When my youngest son was 3, he planted a couple of potatoes that sprouted in storage (NOT seed potatoes). He spent a lot of time watering them with worm tea, and earthing them up with worm castings. Any earthworms he (or his playmates) found in the garden were rehomed beside his spuds to help them grow. The resulting (amazingly large and healthy) potato plants resisted blight until September (and this was the rainy summer of 2008), and when harvested yielded the best of all my potato plants. Of course he was proud, and of course he is now the potato planting expert in his class at school.
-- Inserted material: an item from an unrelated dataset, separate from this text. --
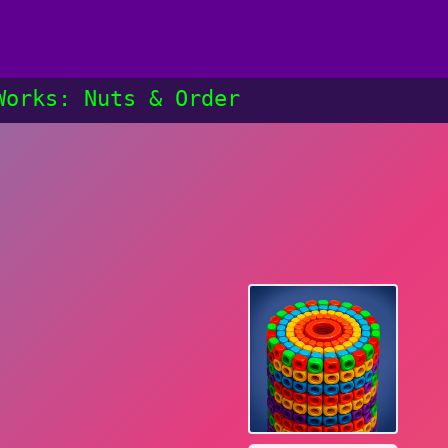
Works: Nuts & Order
If you can get enough motivated kids, they can operate like a plague of locusts – and I mean that in a positive way. I teach gardening at my son’s school, and if the students can correctly identify a weed, you can clear a substantial area in record time. They are not so great at removing the tap roots of plants like docks, but with a bit of coaching, that can come too.
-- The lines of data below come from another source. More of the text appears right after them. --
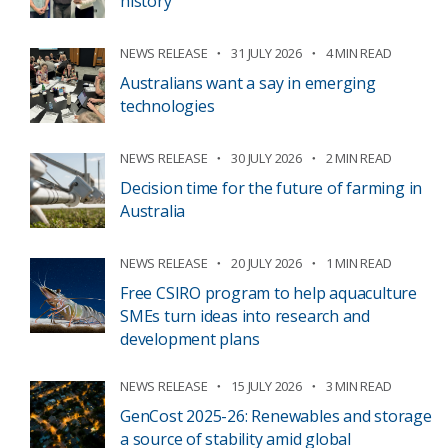
history
NEWS RELEASE
31 JULY 2026
4 MIN READ
Australians want a say in emerging
technologies
NEWS RELEASE
30 JULY 2026
2 MIN READ
Decision time for the future of farming in
Australia
NEWS RELEASE
20 JULY 2026
1 MIN READ
Free CSIRO program to help aquaculture
SMEs turn ideas into research and
development plans
NEWS RELEASE
15 JULY 2026
3 MIN READ
GenCost 2025-26: Renewables and storage
a source of stability amid global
Earlier this year, we planned to put in a pond so that we could attract frogs, and generally increase the biodiversity. Well, that’s what we told the teachers anyhow. It was a great opportunity to get covered in muck, much more fun than being stuck inside reading and writing. The school has been built recently, so the grounds consist of a small layer of grass on top of builders rubble. Not the ideal digging conditions. If it had been my job to dig this pond, I would have given up after 15 minutes – it was very tough going, and whatever we managed to dig filled up with water immediately.
We divided the class into digging groups of 4. Most of them had wellies or old shoes and socks. I had brought a crowbar for loosening up the soil. The digging gangs dug out tiny amounts of shale, muck, and we had a baling crew to remove the water. The rest of the class sang songs to keep us entertained – the resemblance to a chain gang did not escape me. After a gloriously mucky hour, persistence paid off and the pond was big enough – about a meter deep and wide, and twice as long . And I know that I would never have accomplished that on my own. 
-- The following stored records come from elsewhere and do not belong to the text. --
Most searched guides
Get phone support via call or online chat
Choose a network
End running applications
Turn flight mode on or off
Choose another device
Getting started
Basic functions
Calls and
Think back to when you first discovered gardening – was it working side by side with a parent? Are those now treasured memories? Or were you jumping over the fence to work with a patient neighbour, and discovering a whole world you never dreamed of?
So, get out there with your kids, or invite the neighbours kids around, if you don’t currently have any of your own. You will be passing on an awareness of nature that will give them pleasure for the rest of their lives, and skills that may help them to feed themselves. And you will have a great time in the process, and deepen your relationship with them.